Have you been wondering about the difference between all season and all weather tires? Let’s learn about the differences between these two types of tires.
Seasonal use of tires
All season tires may do the trick for year-round use in milder climates, but for drivers in most parts of the country, they will need to be replaced for the winter months with quality winter tires. All-weather tires, on the other hand, are designed for both summer and winter conditions, meaning they don’t need to be changed or stored for part of the year.
Snow use of tires
When it comes to use in the snow, there is a clear distinction between all season and all-weather tires. While all season tires can lack enough traction on slick or snowy roads, all-weather tires have decidedly more grip. Most all-weather tires have the three-peak mountain snowflake symbol, which Transport Canada recognizes as a design built for snow conditions. While winter tires will always be your best bet for snow-covered roads, if you live in an area with limited snow in the winter, you may be comfortable with all-weather tires.
Part of living in Canada means managing a wide range of driving conditions. Having the right tires for the weather not only gives you more confidence, but also improves your safety on the road. With the introduction of all weather tires to the automotive market, you may be wondering about the difference between all season and all weather tires.
Tire tread patterns
If you’ve looked closely at the tread patterns on all season and winter tires, you’ve likely noticed a big difference. All season tires are narrower, with a smoother, relatively straight tread pattern. Winter tires tend to be bigger and softer, with a blocky, highly grooved tread.
The winter design allows tires to remain more flexible in cold temperatures. An all-weather tire uses a hybrid approach to its tread, giving them the appearance of a cross between an all season and winter tire.
With their hybrid design, all-weather tires take the middle road in performance. Studies show that all-weather tires tend to outperform all season tires, by stopping sooner on both wet and dry pavement.
Naturally, they outperform all season tires even further on winter roads. When comparing all-weather with winter tires, however, there is little comparison. Winter tires easily out-perform other varieties in the cold temperatures and through snowy conditions.
Tire material composition
Naturally, with different overall goals, the material composition of all season and all-weather tires differs, too. All-weather tires are made to withstand a wide range of temperatures. They contain rubber compounds, similar to those found in winter tires.

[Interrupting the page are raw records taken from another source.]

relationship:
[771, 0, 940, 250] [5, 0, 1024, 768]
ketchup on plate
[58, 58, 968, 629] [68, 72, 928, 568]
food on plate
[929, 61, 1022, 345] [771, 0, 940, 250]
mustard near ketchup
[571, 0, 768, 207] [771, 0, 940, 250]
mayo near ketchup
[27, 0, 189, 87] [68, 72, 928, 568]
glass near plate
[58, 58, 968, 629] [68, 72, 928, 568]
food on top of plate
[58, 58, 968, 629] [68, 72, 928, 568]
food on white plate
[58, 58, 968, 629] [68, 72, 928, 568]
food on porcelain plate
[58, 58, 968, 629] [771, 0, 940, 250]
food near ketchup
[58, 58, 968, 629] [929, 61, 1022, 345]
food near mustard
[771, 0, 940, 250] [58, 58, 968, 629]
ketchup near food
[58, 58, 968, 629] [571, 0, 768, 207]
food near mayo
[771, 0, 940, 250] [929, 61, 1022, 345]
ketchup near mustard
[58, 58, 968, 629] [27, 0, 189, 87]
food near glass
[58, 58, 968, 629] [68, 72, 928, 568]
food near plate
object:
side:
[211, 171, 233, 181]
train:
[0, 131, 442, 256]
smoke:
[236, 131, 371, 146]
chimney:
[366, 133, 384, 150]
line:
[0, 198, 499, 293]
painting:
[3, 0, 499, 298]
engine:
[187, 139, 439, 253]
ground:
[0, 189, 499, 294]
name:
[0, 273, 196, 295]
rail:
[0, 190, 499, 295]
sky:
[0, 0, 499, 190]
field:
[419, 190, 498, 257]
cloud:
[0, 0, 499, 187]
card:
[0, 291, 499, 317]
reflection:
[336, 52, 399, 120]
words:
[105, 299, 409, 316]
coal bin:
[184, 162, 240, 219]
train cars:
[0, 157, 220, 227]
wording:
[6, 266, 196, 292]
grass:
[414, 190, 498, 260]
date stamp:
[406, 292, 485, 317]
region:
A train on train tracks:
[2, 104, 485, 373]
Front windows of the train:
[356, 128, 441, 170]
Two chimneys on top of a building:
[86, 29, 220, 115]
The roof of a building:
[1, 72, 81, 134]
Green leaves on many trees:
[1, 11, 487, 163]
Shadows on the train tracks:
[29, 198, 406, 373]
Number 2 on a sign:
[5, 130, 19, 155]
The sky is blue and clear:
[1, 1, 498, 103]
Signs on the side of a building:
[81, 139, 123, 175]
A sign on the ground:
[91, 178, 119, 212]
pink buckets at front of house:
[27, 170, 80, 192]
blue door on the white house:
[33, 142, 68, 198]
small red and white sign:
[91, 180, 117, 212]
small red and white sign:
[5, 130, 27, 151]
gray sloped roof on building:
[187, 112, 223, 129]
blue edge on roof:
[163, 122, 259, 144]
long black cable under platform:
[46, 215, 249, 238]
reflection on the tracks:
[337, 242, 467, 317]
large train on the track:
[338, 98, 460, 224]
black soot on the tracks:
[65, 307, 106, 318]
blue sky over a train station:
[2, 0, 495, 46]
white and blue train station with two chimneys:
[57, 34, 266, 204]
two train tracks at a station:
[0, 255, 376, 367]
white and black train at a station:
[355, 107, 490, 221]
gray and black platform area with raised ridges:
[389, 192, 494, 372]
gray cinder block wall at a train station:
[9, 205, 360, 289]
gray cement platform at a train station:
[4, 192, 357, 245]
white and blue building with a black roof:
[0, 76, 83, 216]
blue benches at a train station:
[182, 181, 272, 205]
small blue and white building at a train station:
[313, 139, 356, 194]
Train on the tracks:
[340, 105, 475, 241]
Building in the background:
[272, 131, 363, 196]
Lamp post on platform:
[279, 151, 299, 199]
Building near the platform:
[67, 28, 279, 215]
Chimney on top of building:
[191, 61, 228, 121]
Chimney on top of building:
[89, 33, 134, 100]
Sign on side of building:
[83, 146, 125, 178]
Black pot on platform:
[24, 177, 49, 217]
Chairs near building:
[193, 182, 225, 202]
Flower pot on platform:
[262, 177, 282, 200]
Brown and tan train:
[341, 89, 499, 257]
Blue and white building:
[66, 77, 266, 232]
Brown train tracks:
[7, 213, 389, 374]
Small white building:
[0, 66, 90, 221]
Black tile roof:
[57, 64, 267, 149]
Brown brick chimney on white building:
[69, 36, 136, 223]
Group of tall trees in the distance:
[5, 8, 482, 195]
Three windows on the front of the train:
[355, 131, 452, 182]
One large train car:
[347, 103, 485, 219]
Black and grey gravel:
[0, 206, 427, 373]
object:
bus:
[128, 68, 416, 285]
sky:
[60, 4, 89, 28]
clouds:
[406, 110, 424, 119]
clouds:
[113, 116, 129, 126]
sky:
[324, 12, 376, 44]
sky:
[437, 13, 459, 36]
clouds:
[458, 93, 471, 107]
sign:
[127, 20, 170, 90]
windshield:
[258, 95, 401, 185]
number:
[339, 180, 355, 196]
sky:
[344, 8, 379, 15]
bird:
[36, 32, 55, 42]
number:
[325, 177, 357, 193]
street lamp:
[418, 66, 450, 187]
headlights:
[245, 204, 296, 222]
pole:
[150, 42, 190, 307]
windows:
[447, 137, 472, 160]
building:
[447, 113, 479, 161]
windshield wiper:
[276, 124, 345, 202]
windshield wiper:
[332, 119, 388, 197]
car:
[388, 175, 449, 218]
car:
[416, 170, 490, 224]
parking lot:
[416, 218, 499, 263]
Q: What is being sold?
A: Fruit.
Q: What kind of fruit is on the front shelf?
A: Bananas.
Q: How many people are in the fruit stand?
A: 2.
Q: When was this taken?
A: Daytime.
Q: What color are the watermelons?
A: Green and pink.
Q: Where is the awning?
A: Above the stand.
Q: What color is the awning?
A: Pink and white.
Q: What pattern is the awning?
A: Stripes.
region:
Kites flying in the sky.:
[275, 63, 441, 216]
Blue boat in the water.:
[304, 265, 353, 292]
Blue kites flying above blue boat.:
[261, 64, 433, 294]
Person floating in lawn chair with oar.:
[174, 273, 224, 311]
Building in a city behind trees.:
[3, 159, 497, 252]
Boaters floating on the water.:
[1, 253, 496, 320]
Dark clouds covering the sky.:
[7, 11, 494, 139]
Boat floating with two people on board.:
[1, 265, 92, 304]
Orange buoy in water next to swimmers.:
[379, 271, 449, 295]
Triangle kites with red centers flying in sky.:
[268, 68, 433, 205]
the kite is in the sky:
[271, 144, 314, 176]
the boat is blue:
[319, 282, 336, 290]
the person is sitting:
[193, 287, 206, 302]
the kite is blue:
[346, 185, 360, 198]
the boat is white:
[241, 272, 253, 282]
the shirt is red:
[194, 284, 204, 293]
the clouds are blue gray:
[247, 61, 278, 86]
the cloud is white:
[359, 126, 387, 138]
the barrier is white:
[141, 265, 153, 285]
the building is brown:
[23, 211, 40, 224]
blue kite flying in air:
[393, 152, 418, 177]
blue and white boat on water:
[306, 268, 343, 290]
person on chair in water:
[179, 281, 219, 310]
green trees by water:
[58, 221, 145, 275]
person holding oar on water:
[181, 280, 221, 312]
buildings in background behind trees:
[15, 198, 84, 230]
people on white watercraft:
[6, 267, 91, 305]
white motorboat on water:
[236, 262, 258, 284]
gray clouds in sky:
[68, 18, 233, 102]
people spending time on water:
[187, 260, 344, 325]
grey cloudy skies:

In addition, these tires are made with sturdier materials, so they can withstand the heat of summer driving. As a result of this combination, all-weather tires tend to have a shorter life span.
Tire rim requirements
Much like all season tires, all-weather tires fit on the original rims of your car. While winter tires need a separate set of rims, the fit of all-weather tires provides a cost advantage for two reasons. First, there is no need to buy a second set of rims, and second, the existing tire pressure sensors can be used, avoiding extra costs for this important safety feature.
Tire replacement frequency
There are two primary reasons that all-weather tires need to be replaced more frequently than all season tires. First, all-weather tires are designed for use year-round, where all seasons are typically swapped out for winter tires once the colder months set in. Second, because all-weather tires are composed of both softer and more durable compounds, they wear out more steadily year-round.
Tire warrantee details
Given the material composition and replacement frequency differences between all season and all-weather tires, it is no surprise they tend to have different warranty lengths, as well. Many warrantees for all season tires are well above the 100,000-kilometre mark, while all-weather tires are usually well below that mark. Be sure to factor warrantee details into your research when comparing tire brands.